■ Instruksi
1) Salin secara persis bagian dari artikel tentang menanti jodoh, mulai dari kata-kata yang memuat "Hanya pada-Mu ku" dan berhenti setelah "dengan pertanyaan sakral.".
2) Lanjutkan artikel tentang menanti jodoh, dimulai setelah kalimat terakhir yang tercantum.

■ Artikel
##########
Skip to main content

Menanti Cinta



Hanya pada-Mu ku bertanya
Lewat setiap sujudku ini
Siapakah nanti
Cinta untukku
(Menanti Cinta)

Gue yakin akan janji Tuhan tentang jodoh gue. Siapapun nantinya yang ditakdirkan menjadi jodoh gue, gue berharap bisa menjadi pendamping hidup yang baik untuknya; baik dalam suka maupun duka, dan selalu berusaha menjalani kehidupan sebaik mungkin sesuai dengan aturan-Nya.
            Sepertinya kegalauan gue tentang jodoh baru akan terhenti kala pernikahan sudah terlaksana. Buktinya gue sering banget galau kalo ditanya dengan pertanyaan sakral.
“Kapan nikah?”
Entah sudah berapa kali gue mendengar pertanyaan itu diajukan baik dari rekan sesama guru, murid-murid, wali murid, sahabat, de el el. Mengapa mereka tidak bosan menanyakan pertanyaan itu, bahkan selalu diulang? Kadang gue berpikir bahwa itu adalah wujud perhatian mereka ke gue. Tapi kadang gue juga terlalu sensitif dengan pertanyaan itu.
Ada sahabat yang akhirnya memilih untuk cepat-cepat menikah, karena tidak ingin mendengar pertanyaan sakral itu lagi. Kami sempat geleng-geleng kepala saat mendengar pengakuannya tentang hal itu. Aneh. Tapi gue mengakui, kadang memang ada rasa yang mencoba untuk berontak setiap kali pertanyaan itu diajukan. Eh bukankah pertanyaan sakral itu akan terus berlanjut, meski gue sudah menikah? Hanya pertanyaannya yang berubah “kapan punya anak?” nanti kalo sudah punya anak “kapan punya anak lagi?” dan seterusnya hehe. Semoga tidak ada pertanyaan “kapan nikah lagi?” lol
Gue memang belum ada rencana untuk menikah, meski sudah beberapa kali ada yang datang ke rumah, mencoba untuk mengenalkan seseorang yang mungkin cocok dengan kriteria perempuan yang akan gue pilih menjadi pendamping hidup. Tapi tiap kali ada yang datang, gue nggak pernah mempunyai nyali untuk mengatakan iya. Gue nggak pernah punya keberanian untuk mengatakan bahwa gue sudah siap untuk membina rumah tangga. Gue nggak pernah seberani itu. Bahkan gue terkadang mengulur waktu untuk memberi jawaban, meski akhirnya gue sudah tahu jawaban apa yang akan gue berikan. Selalu jawaban belum ingin menikah.
“Maaf, saya belum ada rencana untuk menikah.”
Itulah jawaban sederhana yang sering gue ucapkan. Namun gue sering bingung sendiri kala pertanyaan mereka berlanjut.
“Apa yang membuat ustad belum mau menikah?”
Ya, gue sering bingung jika ada pertanyaan seperti ini. Jujur, di hati kecil gue, kadang gue iri melihat ada keluarga yang sedang bermain bersama, berlarian kesana kemari, tertawa, atau bahkan gue sering galau melihat anak-anak kecil yang lucu. Kadang gue sering galau saat sedang berada di Sekolah Dasar, melihat anak-anak yang berlarian ke arah gue, mereka menarik-narik tangan gue mengajak bermain bersama mereka. Gue sering galau karena itu.
##########
■ Data
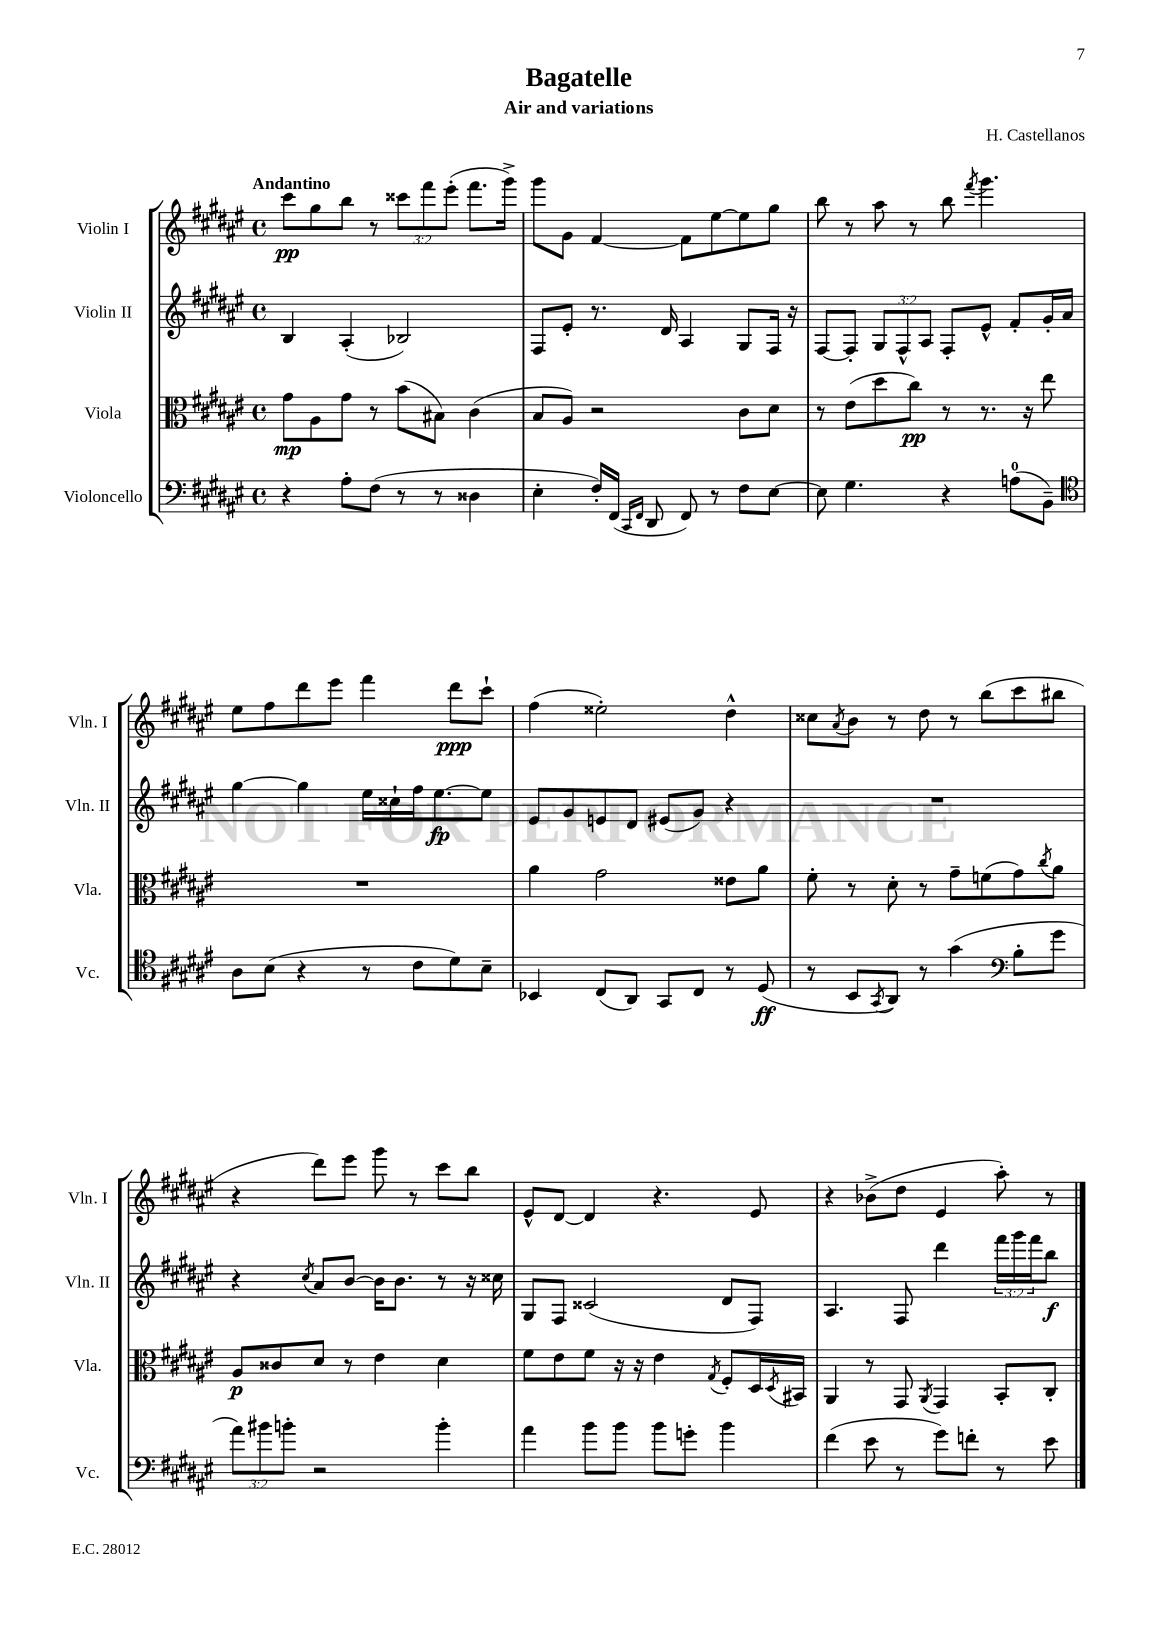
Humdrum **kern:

**kern	**kern	**kern	**kern
*staff4	*staff3	*staff2	*staff1
*clefF4	*clefC3	*clefG2	*clefG2
*k[f#c#g#d#a#e#]	*k[f#c#g#d#a#e#]	*k[f#c#g#d#a#e#]	*k[f#c#g#d#a#e#]
*M4/4	*M4/4	*M4/4	*M4/4
*met(c)	*met(c)	*met(c)	*met(c)
4r	8g#\L	4B/	8ccc#\L
.	8A#\	.	8gg#\
8A#'\L	8g#\J	(4A#'/	8bb\J
(8F#\J	8r	.	8r
8r	(8b\L	2B-/)	12ccc##\L
.	.	.	12fff#\
8r	8B#\J)	.	.
.	.	.	(12eee#'\J
4D##\	(4c#\	.	8.fff#\L
.	.	.	16ggg#^\Jk)
=	=	=	=
4E#'\	8B/L	8F#/L	8ggg#\L
.	8A#/J)	8e#'/J	8g#\J
16F#'/LL)	2r	8.r	[4f#/
(16FF#/JJ	.	.	.
16qqCC#/LL	.	.	.
16qqFF#/JJ	.	.	.
8DD#/	.	.	.
.	.	16d#/	.
8FF#/)	.	4A#/	8f#\]L
8r	.	.	[8ee#\
8F#\L	8c#\L	8G#/L	8ee#\]
[8E#\J	8d#\J	16F#/Jk	8gg#\J
.	.	16r	.
=	=	=	=
8E#\]	8r	[8F#/L	8bb\
4.G#\	(8e#\L	8F#'/]J	8r
.	8dd#\	12G#/L	8aa#\
.	.	12F#^^/	.
.	8cc#\J)	.	8r
.	.	12A#/J	.
4r	8r	8F#'/L	8bb\
.	.	.	8qfff#/
.	8.r	8e#^^/J	4.ggg#\
(8A\L	.	8f#'/L	.
.	16r	.	.
8BB~\J)	8ee#\	16g#'/L	.
.	.	16a#/JJ	.
=	=	=	=
*clefC4	*	*	*
8A#\L	1r	[4gg#\	8ee#\L
(8B\J	.	.	8ff#\
4r	.	4gg#\]	8ddd#\
.	.	.	8eee#\J
8r	.	16ee#\LL	4fff#\
.	.	16cc##`\	.
8c#\L	.	16ff#\J	.
.	.	[8.ee#\	.
8d#\)	.	.	8ddd#\L
8B~\J	.	8ee#\]J	8ccc#`\J
=	=	=	=
4BB-/	4a#\	8e#/L	(4ff#\
.	.	8g#/	.
(8C#/L	2g#\	8e/	2ee##'\)
8AA#/J)	.	8d#/J	.
8GG#/L	.	(8e#/L	.
8C#/J	.	8g#/J)	.
8r	8e##\L	4r	4dd#^^\
(8D#/	8a#\J	.	.
=	=	=	=
8r	8f#'\	1r	8cc##\L
.	.	.	8qa#/
8BB/L	8r	.	8b\J
8qGG#/	.	.	.
8AA#/J)	8d#'\	.	8r
8r	8r	.	8dd#\
(4g#\	8g#~\L	.	8r
.	(8f\	.	(8bb\L
*clefF4	*	*	*
8B'\L	8g#\)	.	8ccc#\
.	8qcc#/	.	.
8g#\J	8a#\J	.	8bb#\J
=	=	=	=
12a#\L)	8A#/L	4r	4r
12b#\	.	.	.
.	8c##/	.	.
12b'\J	.	.	.
.	.	8qcc#/	.
2r	8d#/J	8a#/L	8ddd#\L)
.	8r	[8b/J	8eee#\J
.	4e#\	16b\]LK	8ggg#\
.	.	8.b\J	.
.	.	.	8r
4b'\	4d#\	8r	8ccc#\L
.	.	16r	8bb\J
.	.	16cc##\	.
=	=	=	=
4a#\	8f#\L	8G#/L	8e#^^/L
.	8e#\	8F#/J	[8d#/J
8b\L	8f#\J	(2c##/	4d#/]
8b\J	16r	.	.
.	16r	.	.
8b\L	4e#\	.	4.r
8g'\J	.	.	.
.	8qG#/	.	.
4b\	8F#'/L	8d#/L	.
.	16D#/L	8F#/J)	8e#/
.	8qD#/	.	.
.	16BB#/JJ	.	.
=	=	=	=
(4f#\	4AA#/	4.A#/	4r
8e#\	8r	.	(8b-^\L
8r	8GG#/	8F#/	8dd#\J
.	8qAA#/	.	.
8g#\L)	4GG#/	4ddd#\	4e#/
8f'\J	.	.	.
8r	8BB'/L	24fff#\LL	8aa#'\)
.	.	24ggg#\	.
.	.	24fff#\J	.
8e#\	8C#'/J	8bb\J	8r
==	==	==	==
*-	*-	*-	*-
##########
■ Hasil Tiap Tugas
1)
Hanya pada-Mu ku bertanya
Lewat setiap sujudku ini
Siapakah nanti
Cinta untukku
(Menanti Cinta)

Gue yakin akan janji Tuhan tentang jodoh gue. Siapapun nantinya yang ditakdirkan menjadi jodoh gue, gue berharap bisa menjadi pendamping hidup yang baik untuknya; baik dalam suka maupun duka, dan selalu berusaha menjalani kehidupan sebaik mungkin sesuai dengan aturan-Nya.
            Sepertinya kegalauan gue tentang jodoh baru akan terhenti kala pernikahan sudah terlaksana. Buktinya gue sering banget galau kalo ditanya dengan pertanyaan sakral.

2)
Sepulang sekolah, kadang gue sengaja mampir ke Sekolah Dasar, hanya untuk melihat anak-anak yang berlarian kesana-kemari, tertawa lepas, kemudian mereka berlarian ke arah gue, mengajak gue bermain bola bersama mereka. Mereka terbiasa bermain sepak bola di halaman sekolah sambil menunggu jemputan datang. Gue menikmati kebersamaan kami; tawa mereka, senyum mereka, semuanya membuat selukis senyum selalu ada di hadapan mereka. Bahagia, teduh. Kadang mereka membuat gue bergumam dalam hati,
“Anak gue nanti kayak gimana, ya, mukanya? Selucu mereka kah?”
Ada teman gue yang berceloteh tentang keinginannya memiliki anak, tapi belum ingin menikah haha. Gue tahu dia hanya bercanda.
“Apa lagi yang kamu tunggu, Yan? Segeralah menikah,” ucap salah satu kawan lama yang sudah lama tidak berjumpa. Gue tidak memberikan jawaban apa-apa terhadap pertanyaannya. Kami sama-sama diam.
Pernah suatu ketika ada seseorang yang datang ke rumah.
“Ustad, antum sudah punya calon istri belum?”
“Belum.”
“Aku punya kakak, sekarang dia sedang kuliah.”
Awalnya gue masih belum paham arah pertanyaannya. Beberapa detik kemudian gue baru mengerti arah pertanyaannya. Dengan semangat yang menggebu-gebu, dia menceritakan semua tentang sang kakak, dan gue hanya mendengarkannya sambil sesekali menganggukkan kepala, tersenyum.
Gue tahu nama kakaknya. Gue pernah bertemu dengan kakaknya pada suatu kesempatan. Hanya sekali bertemu. Pertemuan itu adalah pertemuan yang menyisakan perasaan aneh di dalam hati. Ada getaran-getaran aneh yang terus memenuhi dada gue. Kata teman-teman yang sering galau (melebihi kegalauan gue tentunya),
“Jika kamu bertemu seseorang, kemudian jantungmu berdetak lebih kencang, maka dia adalah jodohmu.”
Salah satu teman gue iseng memberi komentar.
“Gue sering kayak gitu. Kalo ada yang datang mau nagih hutang, gue pasti deg-degan banget. Berarti jodoh gue banyak, dong?”
“Loh kok bisa?”
“Soalnya banyak yang nagih hutang ke gue, parahnya lagi mereka semua laki-laki.”
Gr…rrrr… garing. Kami semua terkekeh.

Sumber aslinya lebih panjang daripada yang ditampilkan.